When he emerged, dressed in shorts and a Venezuela football shirt, the powerful former official was handcuffed and later fingerprinted.
Saab said Del Pino was accused of "intentionally altering oil production figures" and said the arrests were part of an operation "to dismantle the cartel that has been hitting the oil industry."
He said he had ordered the arrests of 16 people as part of the operation, some of whom were "outside the country," adding: "We hope they will be delivered to Venezuelan justice."
Martinez was charged in connection with alleged fraud at PDVSA's US-based affiliate Citgo.
Del Pino and Martinez are the highest-ranking officials arrested as part of an anti-corruption purge at PDVSA, the state oil giant which accounts for almost all the country's income.

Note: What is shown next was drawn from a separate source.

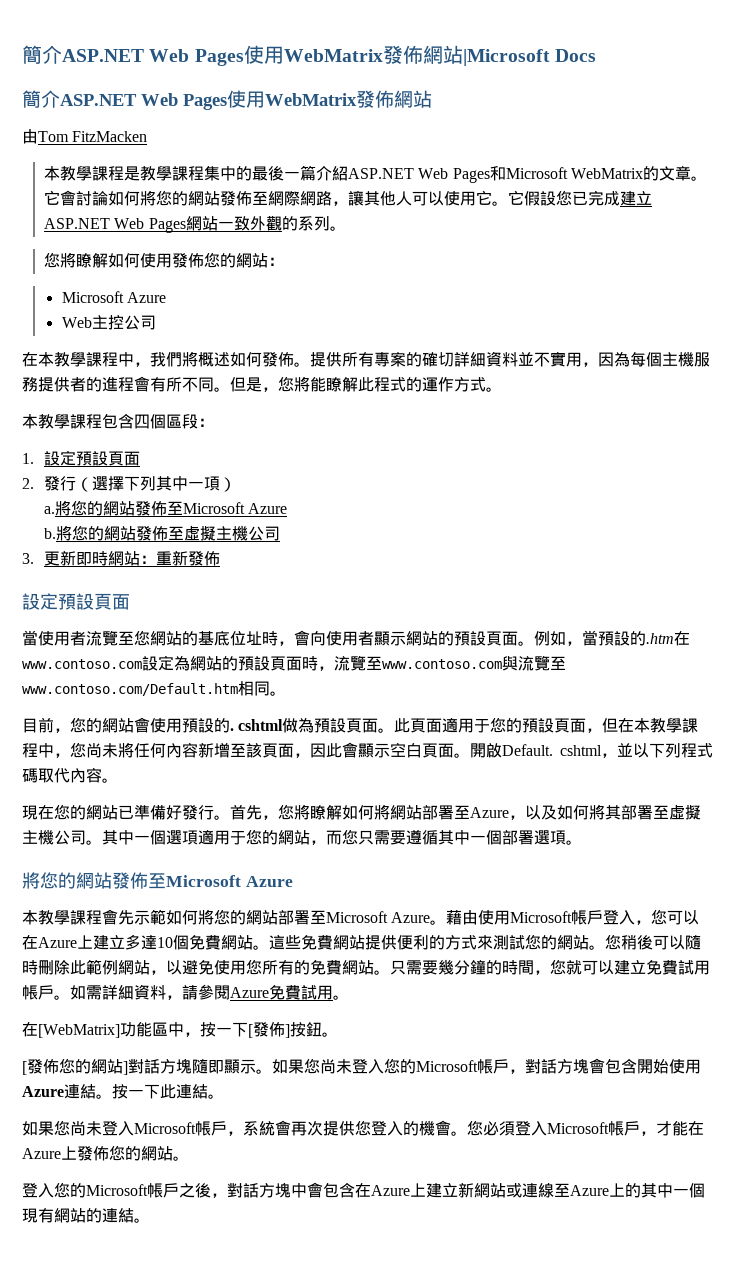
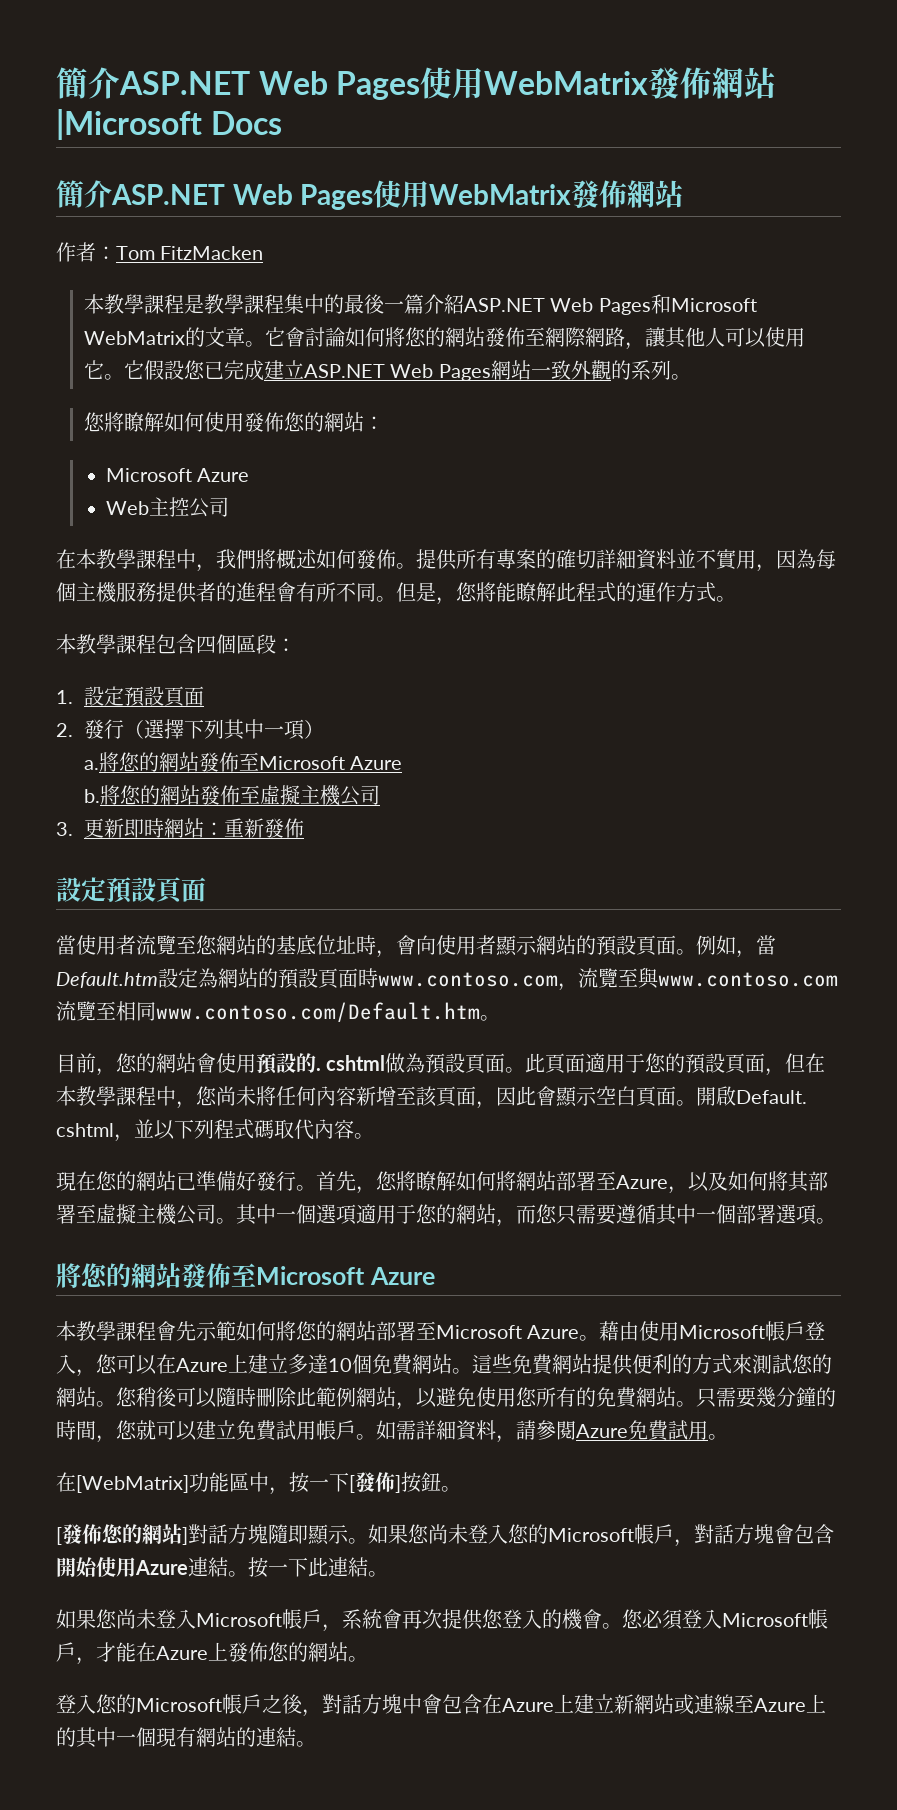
[22,129,38,144] 由 -> [56,242,116,262] 作者：
[598,631,690,646] [22,659,142,669] 預設的.htm在www.contoso.com -> [56,972,158,988] Default.htm
(318, 663) none -> [378,972,558,987] www.contoso.com
[382,655,566,671] [22,681,270,696] www.contoso.com與流覽至www.contoso.com/Default.htm相同 -> [638,967,838,989] [56,1001,480,1022] 與www.contoso.com流覽至相同www.contoso.com/Default.htm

Oil minister Manuel Quevedo, a former general installed to replace both men, told reporters at an OPEC meeting in Vienna that Venezuela's oil production was being sabotaged as a preamble to a coup.
"This sabotage plan is aimed at achieving a repeat of 2002-03 when there was an attempted coup" against former president Hugo Chavez, Quevedo said.
Last week, the Venezuelan authorities arrested six Citgo executives for allegedly signing contracts to refinance USD 4 billion in debt without government approval. The government alleges that a USD 50 million bribe was paid as part of that deal.
Today's arrests come amid what analysts say is an aggressive push by Maduro to consolidate power over the country's key institutions and increasingly scarce resources ahead of next year's election.